The same with shot put. Plenty of shot putters had more upper body strength than me, but with focus on glider technique (and a bit of physics), I could translate acceleration across the ring into extra feet and inches when throwing the shot, discus, and javelin.
Good memories abound. Except of course for memories of the mile (later 1550 meters) that ended every decathlon. In the pool I rarely lost at 50 or 100 yard meter race, but anything over that was “distance swimming.” The same held for track. Anything over a 440 was “distance running.”
My fondest high jump memories involve the summer the track coach let me take home the high jump bar, stands, and huge landing mat for the summer. I loaded the large mat that was almost as log as my car on top of my car. I allowed the pole to stick through both back windows as I drove home, etc. I remember driving with one hand while trying to hold down the mat with my other hand (a friend on the passenger side did the same)
To my mother’s chagrin, I set up a high jump pit in the front yard beside the driveway so that I could use the driveway for my run up. The mat killed the grass and I did a number on her flower beds as I — and countless friends I invited to jump with me — rolled off the mat and trampled back to our starting marks.
That was a great summer. Swim 4,000 yards in the morning, eat three Egg McMuffins and three orders of hash browns at McDonalds, go to “work” as a lifeguard, (which consisted of reading physics and eating at least two BK Whoppers and two large fries for lunch while drinking a half-gallon of milk when not sitting in the lifeguard chair checking out new dating prospects in their bikinis). After work I’d take a 3.5 mile run/jog, then go to swim another 1500 yards during a late afternoon workout. I’d lift some weights then go home to jump until it was too dark to see.
Mom rarely cooked so evening were spent going out with ether my steady girl or one of the aforementioned prospects discovered poolside for pizza and a pitcher of beer secured with my fake ID.
Friday night was “guys night out” where hormones and youthful hubris rather than reason or the law shaped the evening’s events. We often found ourselves cliff diving into a local lake or simply “cruising around.”
Saturday night was drive-in movie night with the steady and another couple. While I can’t recall a single movie, I do remember crackling speakers, chili dogs, smuggled beer, and tanned, long-legged, girls in cut-offs and tied halter tops who would sit on the boot of my car once the top was down.
Sunday was for reading (being a lifeguard also provided plenty of reading time) and a bit of sailing.
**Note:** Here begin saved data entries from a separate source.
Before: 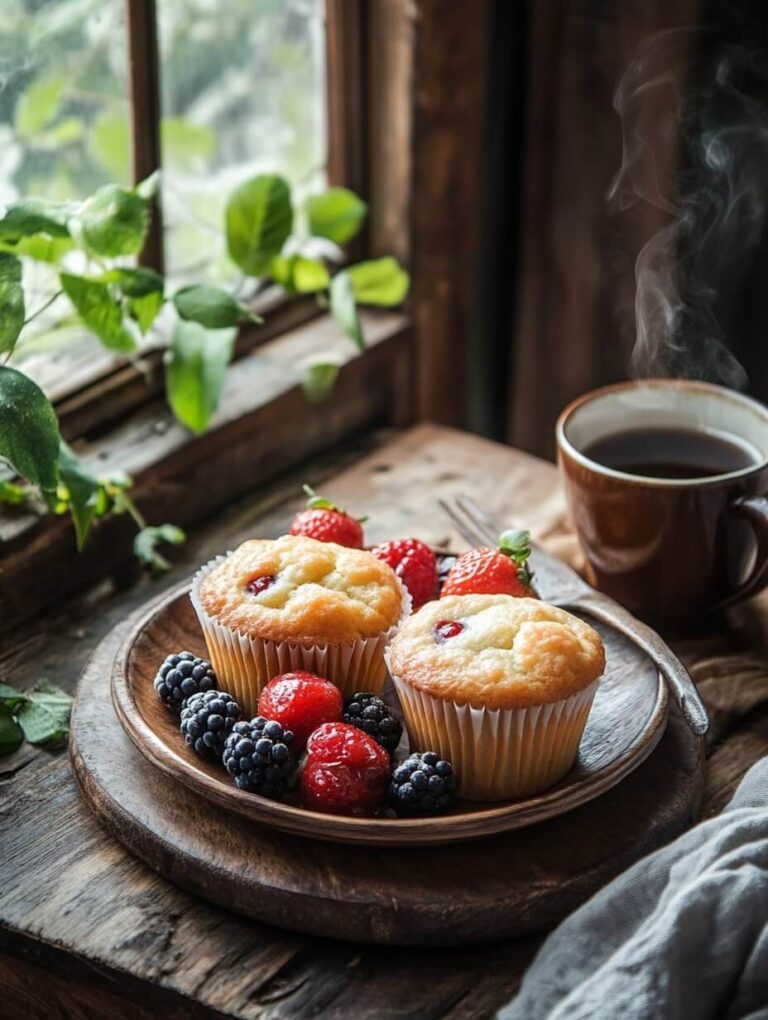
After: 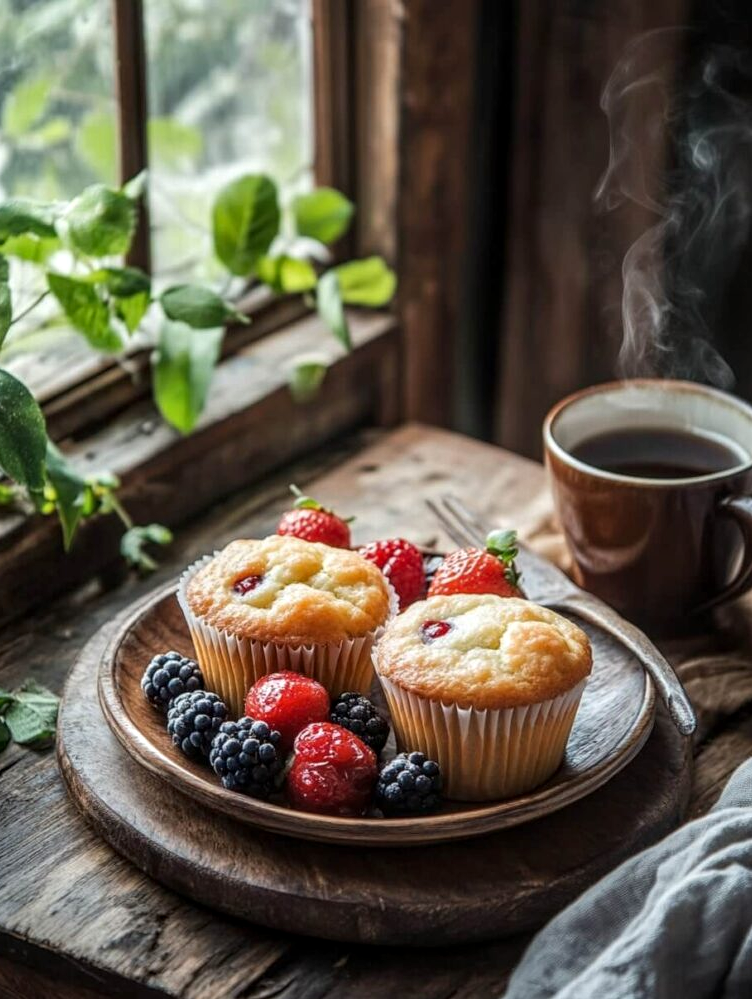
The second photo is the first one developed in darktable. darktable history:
crop: left 1.743%, right 0.268%, bottom 2.011%
local contrast: on, module defaults
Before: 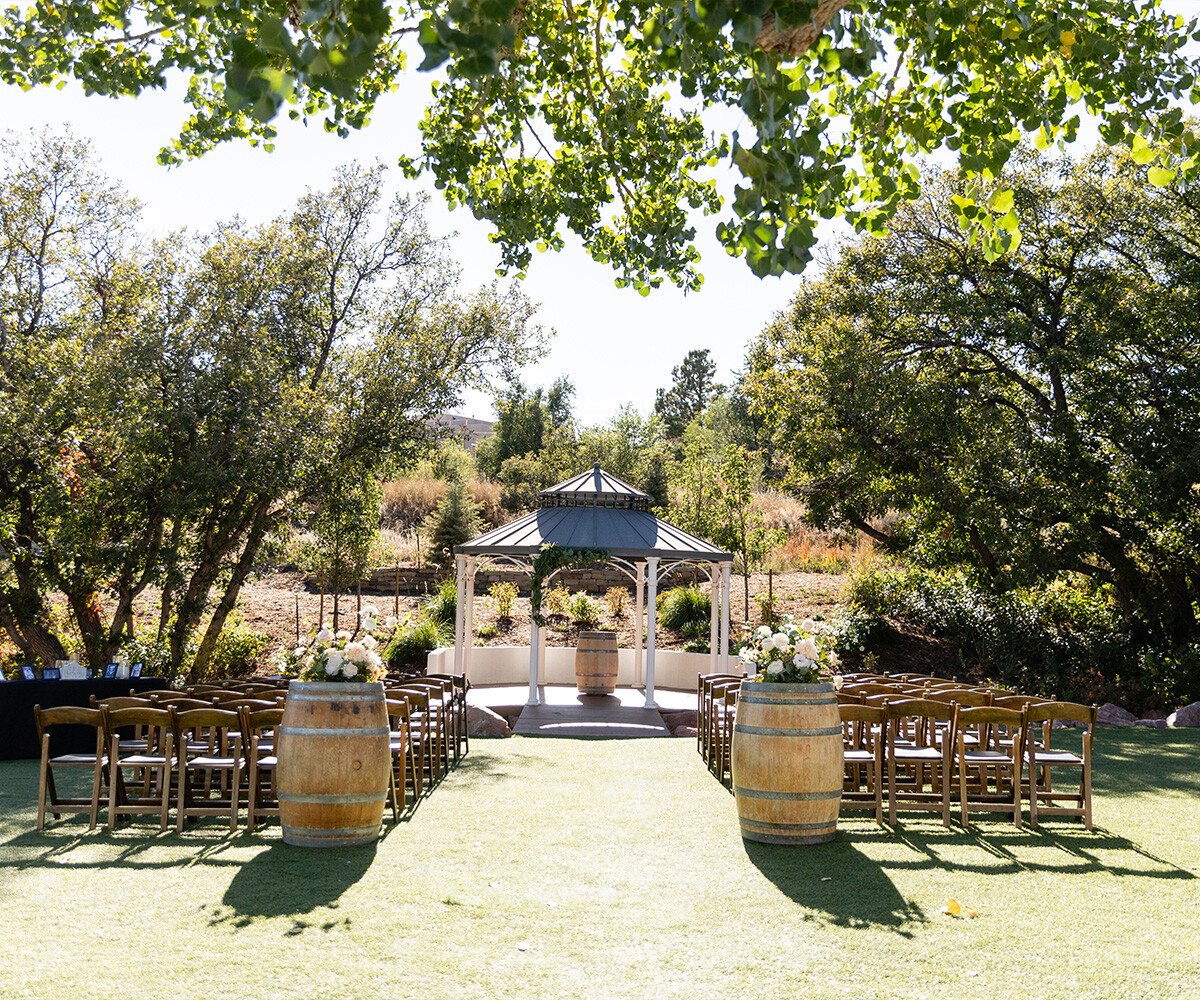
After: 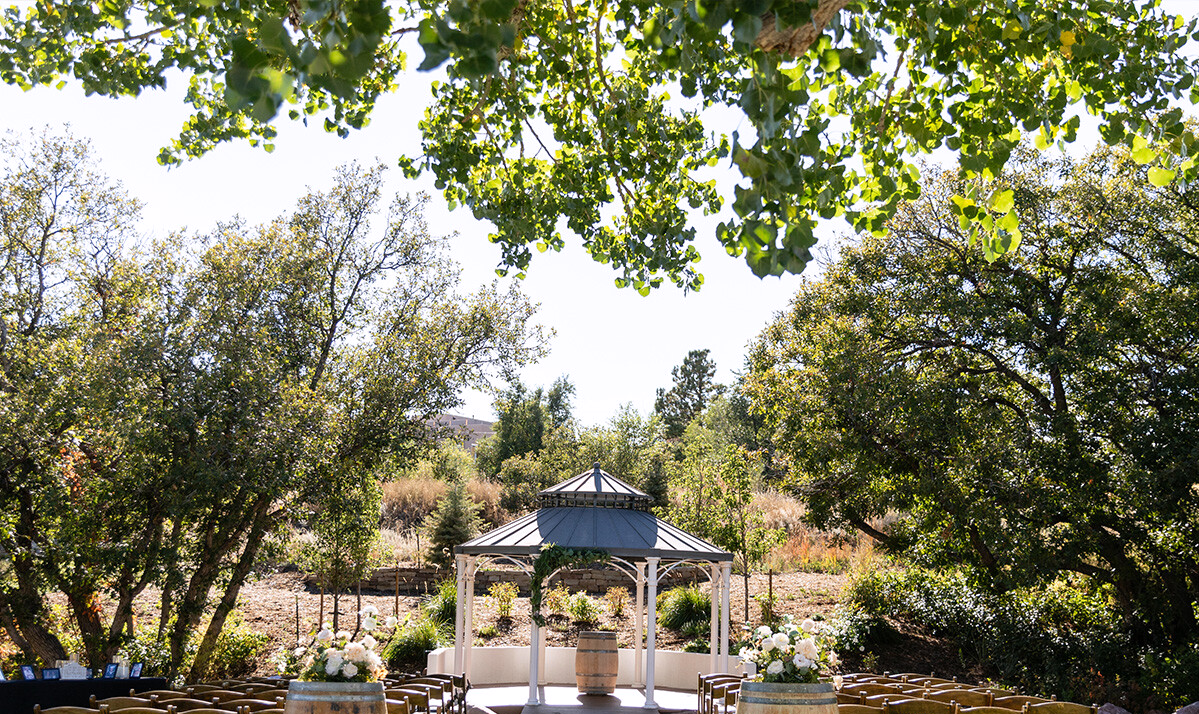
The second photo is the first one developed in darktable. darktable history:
crop: bottom 28.576%
white balance: red 1.004, blue 1.024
As my steady that summer was not decidedly not sailor, it was also an opportunity for alone time or to take one of the aforementioned prospects discovered poolside for a sail in a small 420 out on the Chesapeake Bay.
Those were good days.
The days of youth when our bodies are strong and flexible. Days when the summer Sun hangs endlessly in sky, and we think only of flying higher and, unaware our wings might melt, closer to it.